Anyway, back to the company and its first locomotive. What made Shays stand out from the rest was its gearing. Instead of the typical coupling rods that everyone associates with steam engines, they had counterweights and crankshafts.

 If you’re into the tech side of trains, there are so many rabbit holes you can go down when it comes to this locomotive. Techie railfans love to geek out over Shay engines. But I’m definitely not a techie, so I’ll just say that the Shay reminds me of how car engines work. Someone described the mechanism as being like bike gears where, to get up an incline, you go into a lower gear so there’s less resistance. This means you’ll peddle faster, but more easily. Apparently, it was the same with the Shay (?).

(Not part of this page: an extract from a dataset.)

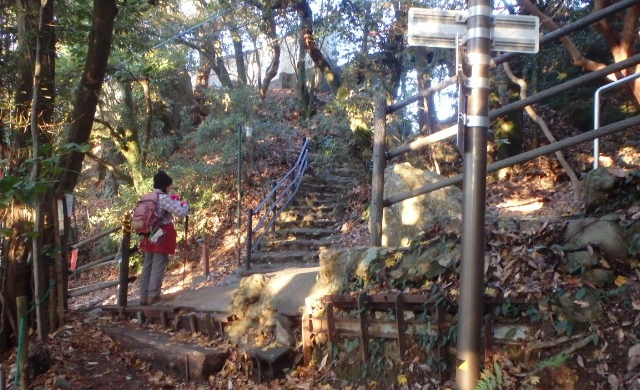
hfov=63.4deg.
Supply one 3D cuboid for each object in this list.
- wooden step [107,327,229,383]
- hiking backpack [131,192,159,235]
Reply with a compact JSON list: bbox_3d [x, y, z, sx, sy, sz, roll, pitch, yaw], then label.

To get up hills, it would go into a lower gear, and its mechanisms would spin faster. A person can get hypnotized watching videos of the Shay; it’s just so cool. The engine may not be fast, but it's a blast to watch. I highly recommend the RBP video of a model Shay running on his tracks. For real live Shays, I like this video from Dynamo Productions of the Cass Scenic Railroad in West Virginia. They even film three Shays running at the same time, and that’s a lot of steam! 

Mikados. Lima is better known for manufacturing other steam engines besides the Shay, and first up is the Mikado. I once mentioned the Mikado to my dad, who asked if I was talking about the Gilbert & Sullivan opera. Huh? It turns out, he had a point. The Mikado was an incredibly popular American steam locomotive with a 2-8-2 wheel arrangement. The first Mikado was built by Baldwin in 1897 for Japan’s Nippon Railway. Sidetrack: When I was researching gauges for my thesis, I came across an interesting chapter by Naofumi Nakamura on railroad technology development in Japan. Basically, the Japanese benefited from buying and then replicating the most advanced technologies from the US, UK and Germany. Then they synthesized and improved on the technologies, which is how they went from imitators to originators of the 

The American version got its name from the fact that the Japanese emperor was then called the Mikado (“imperial gate”) and from the Gilbert & Sullivan opera. Who knew? The Mikado has also been called “Mike,” but during WWII, its name was officially changed to the “MacArthur” after the Pearl Harbor attack. But after the war, it seemed like everyone went back to the Mikado name. Light freight 2-8-2s were also called the McAdoo Mikado after the head of the United States Railroad Administration. Another bit of Mikado trivia is that Arthur Honegger’s Pacific 231 Movement Symphony No. 1, written in 1923, was inspired by the Pacific Locomotive. Have a listen here. It’s not your usual train music. But then, I pretty much associate train songs with Thomas the Tank Engine. I didn’t realize that this Doobie Brothers classic, “Long Train Running,” is about (duh!) long. trains. running. The music video even shows a bunch of steam engines. 

Well, pistons keep on churnin'

And the wheels go 'round and 'round

And the steel rails are cold and hard

On the mountains they go down

Without love 

Where would you be right now?


I’m not the biggest fan of the Mikados, but the engine has plenty of devoted railans out there. So look elsewhere for your Mikado fix–maybe start here, here, here, and here. Lima and Baldwin produced 14,000 Mikados that were used all over the world until diesels took over. The Wayback Machine has a nice archived piece about what companies used them in the U.S.